TO-DO ITEM:
Could you copy out all the lines in the material below where the word "inka" occurs?

MATERIAL FOR THIS TASK:
--- START ---
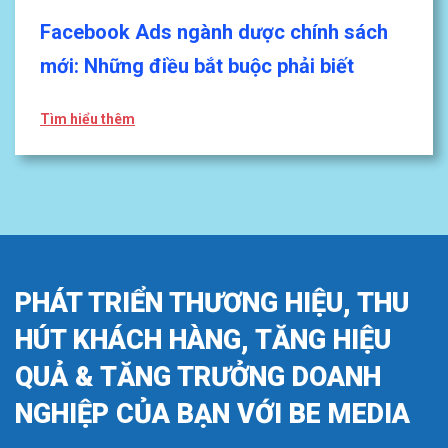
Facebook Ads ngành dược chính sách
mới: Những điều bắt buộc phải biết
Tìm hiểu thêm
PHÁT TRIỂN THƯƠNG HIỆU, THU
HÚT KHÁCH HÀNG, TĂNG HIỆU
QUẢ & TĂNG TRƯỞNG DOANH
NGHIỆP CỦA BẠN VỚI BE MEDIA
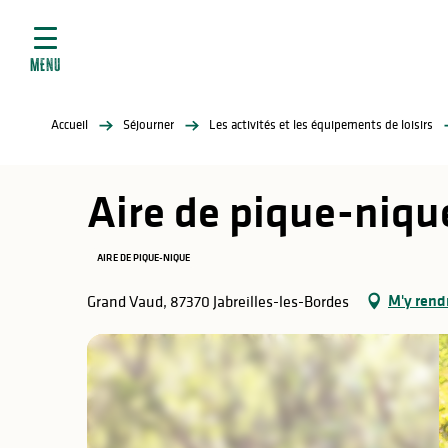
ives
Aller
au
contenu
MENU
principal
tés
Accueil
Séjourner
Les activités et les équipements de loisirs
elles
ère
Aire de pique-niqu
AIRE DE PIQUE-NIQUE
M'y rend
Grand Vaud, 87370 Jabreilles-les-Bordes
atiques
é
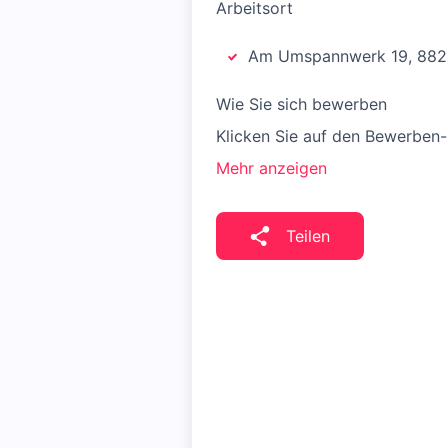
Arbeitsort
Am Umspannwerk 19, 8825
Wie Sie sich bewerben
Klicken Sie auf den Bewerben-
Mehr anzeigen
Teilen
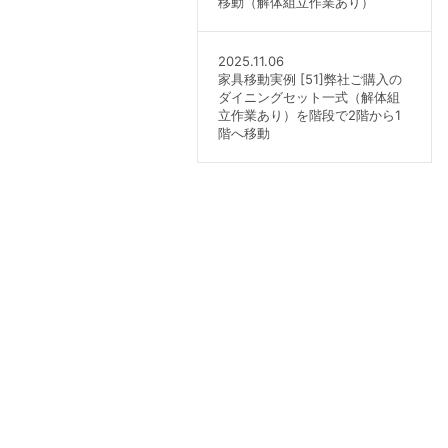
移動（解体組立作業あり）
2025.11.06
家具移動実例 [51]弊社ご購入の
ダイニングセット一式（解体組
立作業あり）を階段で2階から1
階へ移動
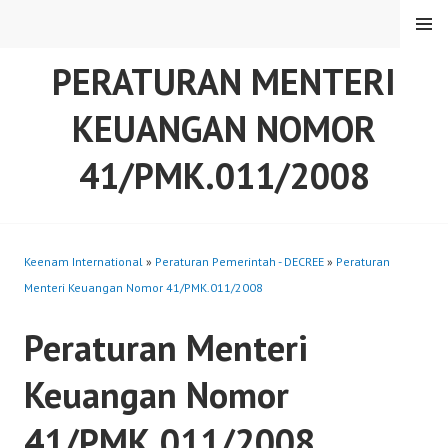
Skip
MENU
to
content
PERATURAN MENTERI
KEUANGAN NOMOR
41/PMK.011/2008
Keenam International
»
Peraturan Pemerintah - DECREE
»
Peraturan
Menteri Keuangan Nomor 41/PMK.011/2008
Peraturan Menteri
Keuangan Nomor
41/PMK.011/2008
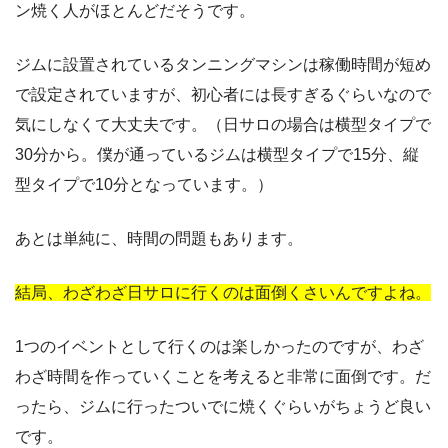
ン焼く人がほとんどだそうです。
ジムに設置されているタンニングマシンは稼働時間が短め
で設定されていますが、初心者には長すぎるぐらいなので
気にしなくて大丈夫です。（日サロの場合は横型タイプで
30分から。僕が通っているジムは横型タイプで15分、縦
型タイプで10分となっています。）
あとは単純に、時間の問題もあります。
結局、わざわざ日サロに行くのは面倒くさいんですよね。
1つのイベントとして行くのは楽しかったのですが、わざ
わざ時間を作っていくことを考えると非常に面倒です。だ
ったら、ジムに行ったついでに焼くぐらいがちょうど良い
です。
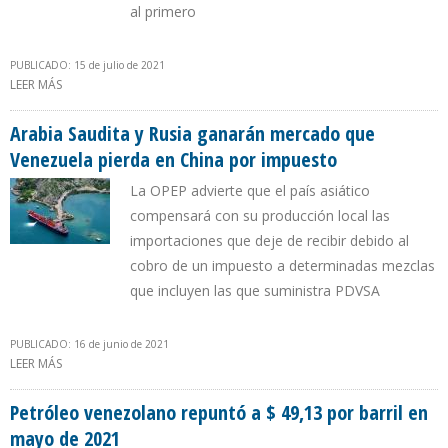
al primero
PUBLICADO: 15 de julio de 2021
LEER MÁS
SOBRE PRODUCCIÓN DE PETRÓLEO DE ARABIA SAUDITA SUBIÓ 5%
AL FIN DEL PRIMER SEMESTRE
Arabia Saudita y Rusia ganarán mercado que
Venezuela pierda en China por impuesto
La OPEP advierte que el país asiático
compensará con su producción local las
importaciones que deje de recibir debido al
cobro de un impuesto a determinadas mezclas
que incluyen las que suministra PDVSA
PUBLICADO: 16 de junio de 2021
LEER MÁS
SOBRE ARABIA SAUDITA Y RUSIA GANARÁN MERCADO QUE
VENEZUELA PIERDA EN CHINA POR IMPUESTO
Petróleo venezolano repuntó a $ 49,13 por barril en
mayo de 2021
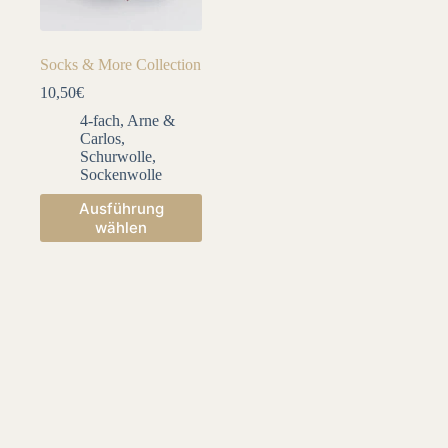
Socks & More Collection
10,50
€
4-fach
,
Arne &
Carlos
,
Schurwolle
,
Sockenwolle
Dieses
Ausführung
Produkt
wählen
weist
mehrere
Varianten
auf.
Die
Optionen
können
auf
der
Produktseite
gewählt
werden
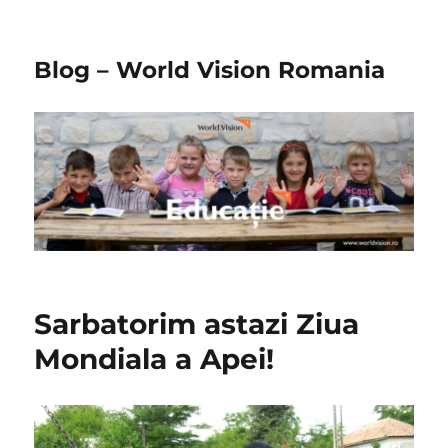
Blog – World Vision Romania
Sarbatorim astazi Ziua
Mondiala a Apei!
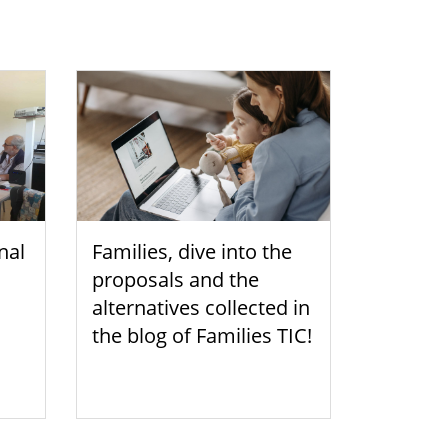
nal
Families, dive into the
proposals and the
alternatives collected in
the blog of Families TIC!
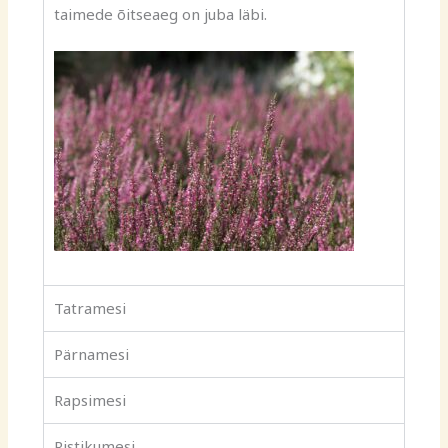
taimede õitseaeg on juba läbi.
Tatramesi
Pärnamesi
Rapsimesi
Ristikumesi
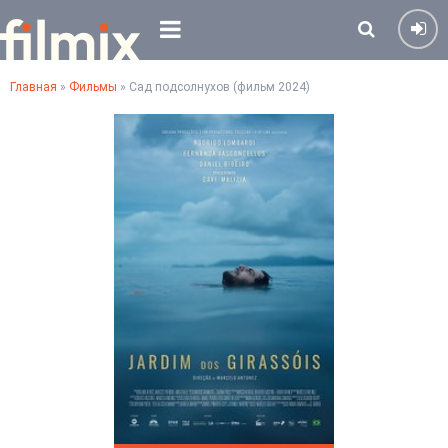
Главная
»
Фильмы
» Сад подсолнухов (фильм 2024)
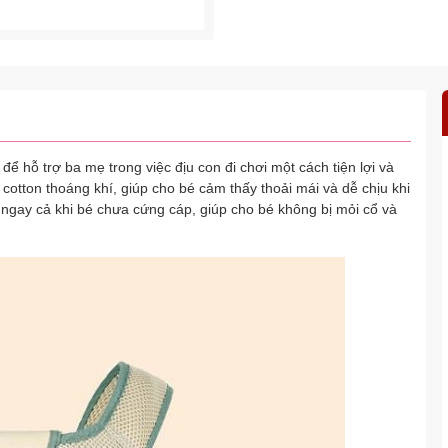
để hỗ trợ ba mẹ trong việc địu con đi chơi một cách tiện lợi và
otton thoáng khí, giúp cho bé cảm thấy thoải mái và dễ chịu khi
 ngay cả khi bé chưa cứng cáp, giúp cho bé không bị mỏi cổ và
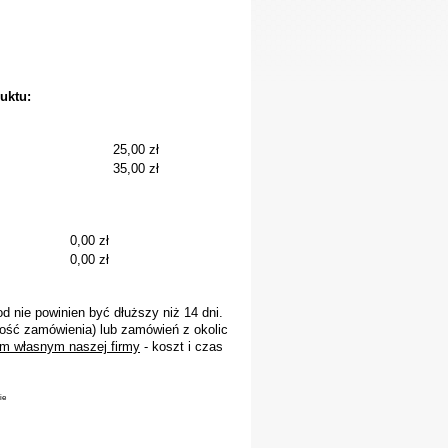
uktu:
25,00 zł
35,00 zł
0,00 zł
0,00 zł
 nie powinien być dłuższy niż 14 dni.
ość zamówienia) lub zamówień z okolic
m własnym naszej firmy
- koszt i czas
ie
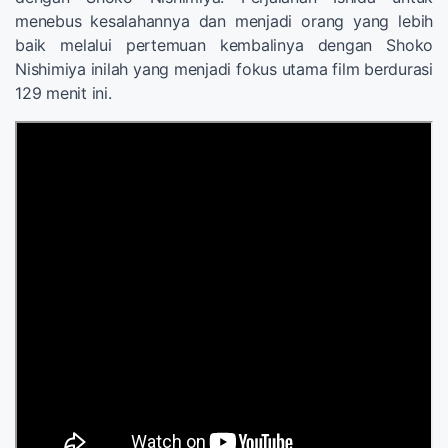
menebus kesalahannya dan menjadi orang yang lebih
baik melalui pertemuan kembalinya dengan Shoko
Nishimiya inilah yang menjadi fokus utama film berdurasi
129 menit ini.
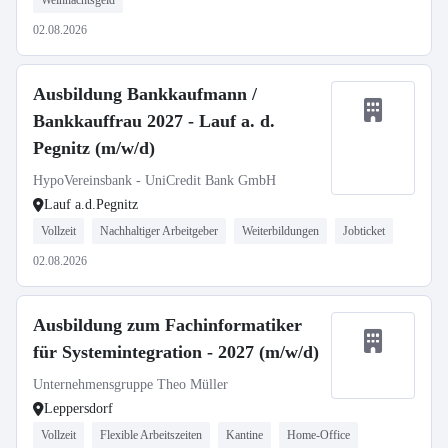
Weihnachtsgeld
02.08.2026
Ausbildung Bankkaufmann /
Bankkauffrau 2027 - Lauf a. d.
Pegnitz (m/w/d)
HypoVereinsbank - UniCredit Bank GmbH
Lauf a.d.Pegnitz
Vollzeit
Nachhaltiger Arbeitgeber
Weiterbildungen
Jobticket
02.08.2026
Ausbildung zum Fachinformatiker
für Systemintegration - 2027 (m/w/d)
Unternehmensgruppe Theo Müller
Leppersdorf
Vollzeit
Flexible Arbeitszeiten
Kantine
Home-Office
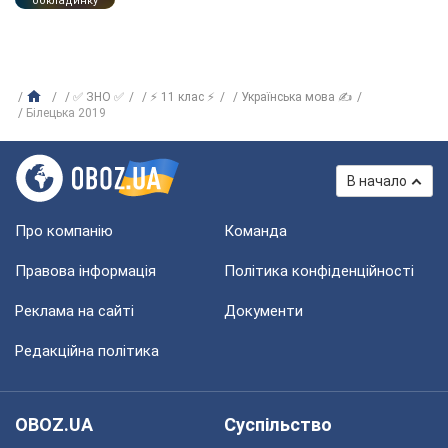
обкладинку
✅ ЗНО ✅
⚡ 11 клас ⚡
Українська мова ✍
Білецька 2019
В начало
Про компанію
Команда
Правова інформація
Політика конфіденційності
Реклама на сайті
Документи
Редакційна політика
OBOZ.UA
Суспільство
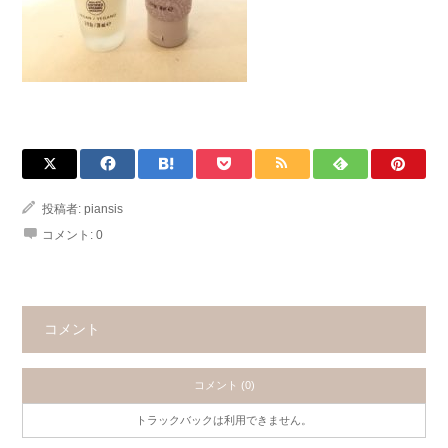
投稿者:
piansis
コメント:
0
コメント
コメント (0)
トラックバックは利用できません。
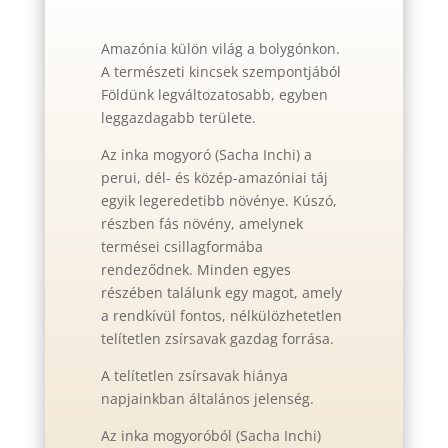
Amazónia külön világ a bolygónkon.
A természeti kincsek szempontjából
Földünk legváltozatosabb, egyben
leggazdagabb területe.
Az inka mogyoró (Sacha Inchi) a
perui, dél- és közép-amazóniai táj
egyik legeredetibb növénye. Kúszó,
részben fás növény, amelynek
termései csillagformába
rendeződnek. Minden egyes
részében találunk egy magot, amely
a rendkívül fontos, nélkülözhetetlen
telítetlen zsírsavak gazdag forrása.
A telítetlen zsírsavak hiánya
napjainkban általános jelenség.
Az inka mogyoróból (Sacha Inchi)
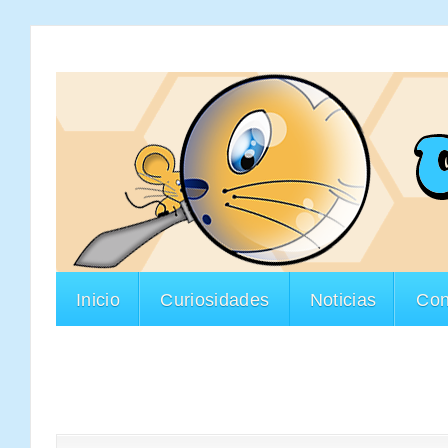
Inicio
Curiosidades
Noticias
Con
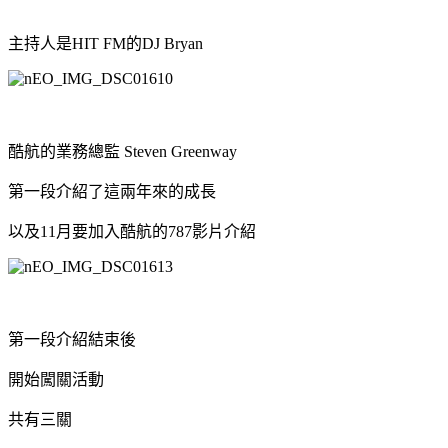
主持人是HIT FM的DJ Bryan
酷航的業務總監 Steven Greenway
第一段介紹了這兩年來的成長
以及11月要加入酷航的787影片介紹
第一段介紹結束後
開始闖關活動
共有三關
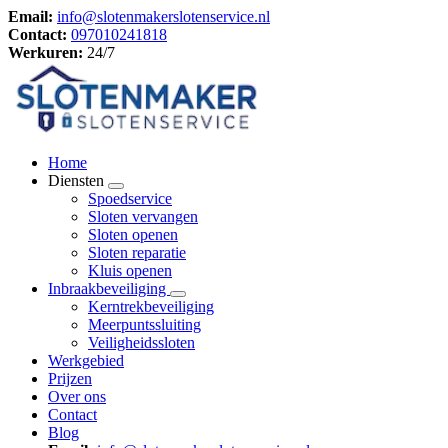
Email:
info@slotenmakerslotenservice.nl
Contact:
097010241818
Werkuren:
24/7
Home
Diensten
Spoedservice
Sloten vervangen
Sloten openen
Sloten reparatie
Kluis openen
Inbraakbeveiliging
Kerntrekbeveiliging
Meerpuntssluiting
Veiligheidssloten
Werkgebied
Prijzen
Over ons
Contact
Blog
--- END ---
TASK RESPONSE:
Az inka mogyoró (Sacha Inchi) a
Az inka mogyoróból (Sacha Inchi)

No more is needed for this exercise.